Usually in American press, WB is said to be “the Twitter Inc (NYSE:TWTR) of China.” It isn’t. It’s the Facebook Inc (NASDAQ:FB) of China.
What’s more, WB has substantial partners where FB has competitors.
WB was spun out of major online media company SINA Corp (NASDAQ:SINA), which still has a large share in Weibo. SINA currently has a 46% ownership share and 72% voting rights share.
Many use the lower-priced and smaller-market-cap SINA as a proxy for Weibo stock with less premium. The problem with that is, activist investors are adding increasing pressure for SINA to drop its control of WB and put the money to better uses on its own.
Like Yahoo! and its 15% ownership stake in BABA stock, SINA’s WB position may be its only redeeming quality.
As WB grew and its potential was becoming clearer, major online player Alibaba Group Holding Ltd (NYSE:BABA) also got involved, and took a large stake — 31.5% — in WB.
With more than 77% of the stock split between its two Chinese online players, it may not seem like WB has much room to maneuver. But the opposite is true.
WB’s relationship with BABA in particular has enormous benefits and is likely a key part of WB stock and the business’ continued spectacular growth.
Imagine if Amazon.com, Inc. (NASDAQ:AMZN) bought FB. The potential for cross-pollinating those businesses would be enormous.
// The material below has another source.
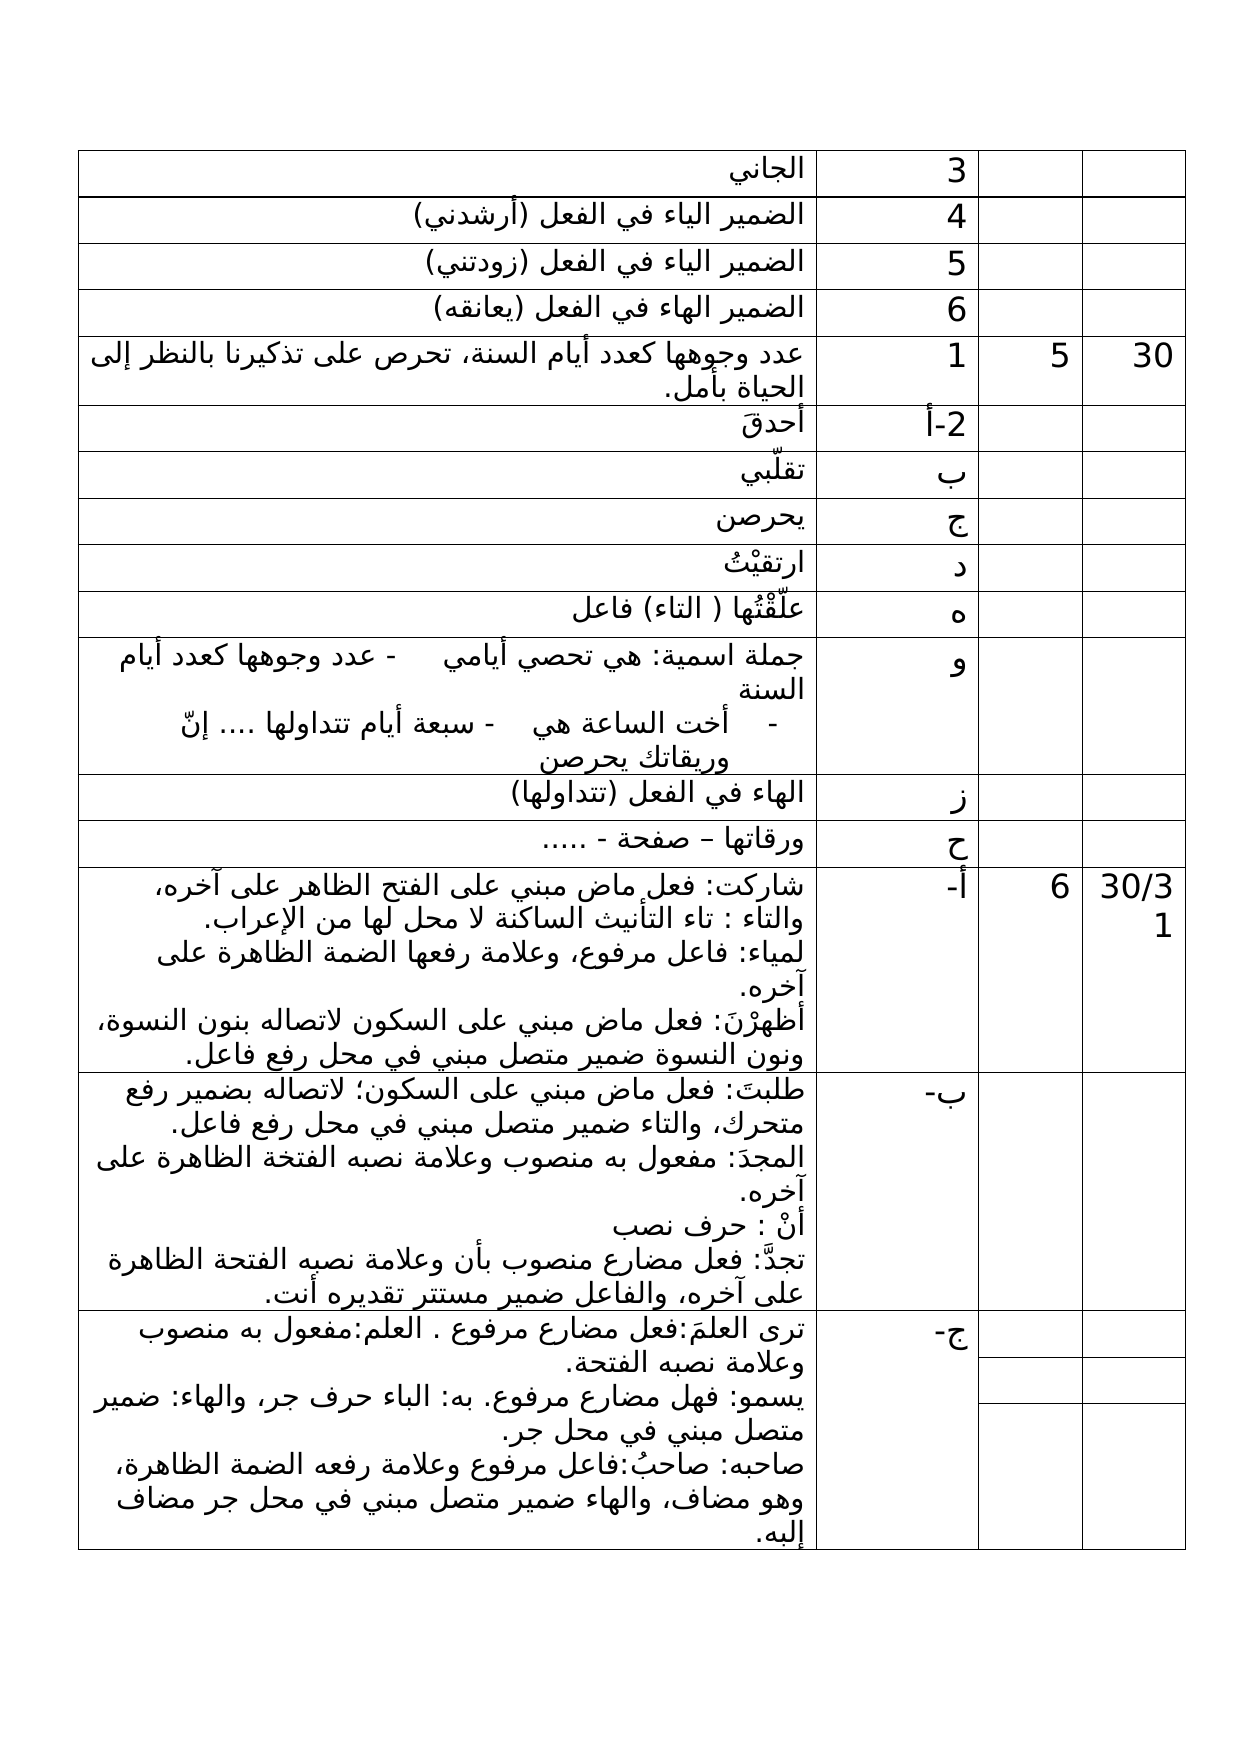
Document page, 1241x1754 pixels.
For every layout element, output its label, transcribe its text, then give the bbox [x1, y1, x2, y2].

That is precisely what the WB/BABA link is. As Asia’s premier online retailer and wholesaler (as well as so much more) BABA can use WB’s growing social media network to expanding its marketing and reach to younger generations in new market sectors. And WB benefits from expanding marketing and advertising revenue that it can then sink into new growth opportunities and new technologies.
This virtuous circle is just beginning to get traction, especially as the global economy regains its footing.
Weibo Stock Still Forging Forward
And WB stock’s most recent numbers bear this out once again.
In mid-February, just days after the U.S. market nose-dived, WB released its Q4 and fiscal year 2018 numbers. They were stunning, as usual.
Its user base continues to expand at breakneck speed. Monthly active users were up another 79 million to 392 million, with 93% mobile users. Daily active users were up 33 million to 172 million.
And WB is monetizing that growth.
For the quarter, net revenue was up 77%. Net income attributable to Weibo was up 205%. Adjusted EBITDA were up 107%. For the year, it was a similarly impressive story.
FY revenue was up 75%. Advertising and marketing revenues were also up 75%. Value added service revenue was up 81%. Net income attributable to Weibo was up 121%. Adjusted EBITDA grew 143%.
Up 33% year to date, tariff talk in China may rattle WB stock slightly but its growth is assured.